(Collected data)
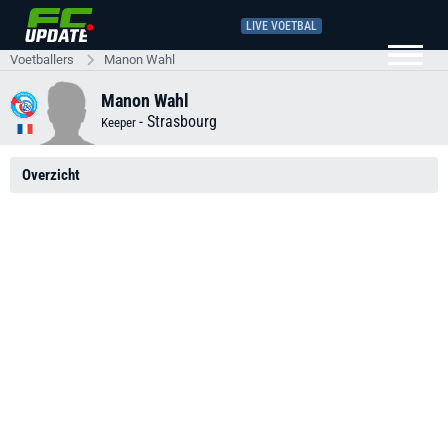
LIVE VOETBAL
Voetballers
Manon Wahl
Manon Wahl
-
Strasbourg
Keeper
Overzicht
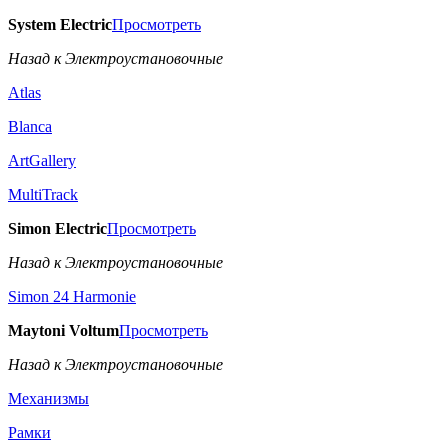
System Electric
Просмотреть
Назад к Электроустановочные
Atlas
Blanca
ArtGallery
MultiTrack
Simon Electric
Просмотреть
Назад к Электроустановочные
Simon 24 Harmonie
Maytoni Voltum
Просмотреть
Назад к Электроустановочные
Механизмы
Рамки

> **TASK BRIEF**: Output the records exactly, and let none of their pictures appear in the copy.

> **OUTPUT**:
LIVE VOETBAL
Voetballers
Manon Wahl
Manon Wahl
-
Strasbourg
Keeper
Overzicht
System Electric
Просмотреть
Назад к Электроустановочные
Atlas
Blanca
ArtGallery
MultiTrack
Simon Electric
Просмотреть
Назад к Электроустановочные
Simon 24 Harmonie
Maytoni Voltum
Просмотреть
Назад к Электроустановочные
Механизмы
Рамки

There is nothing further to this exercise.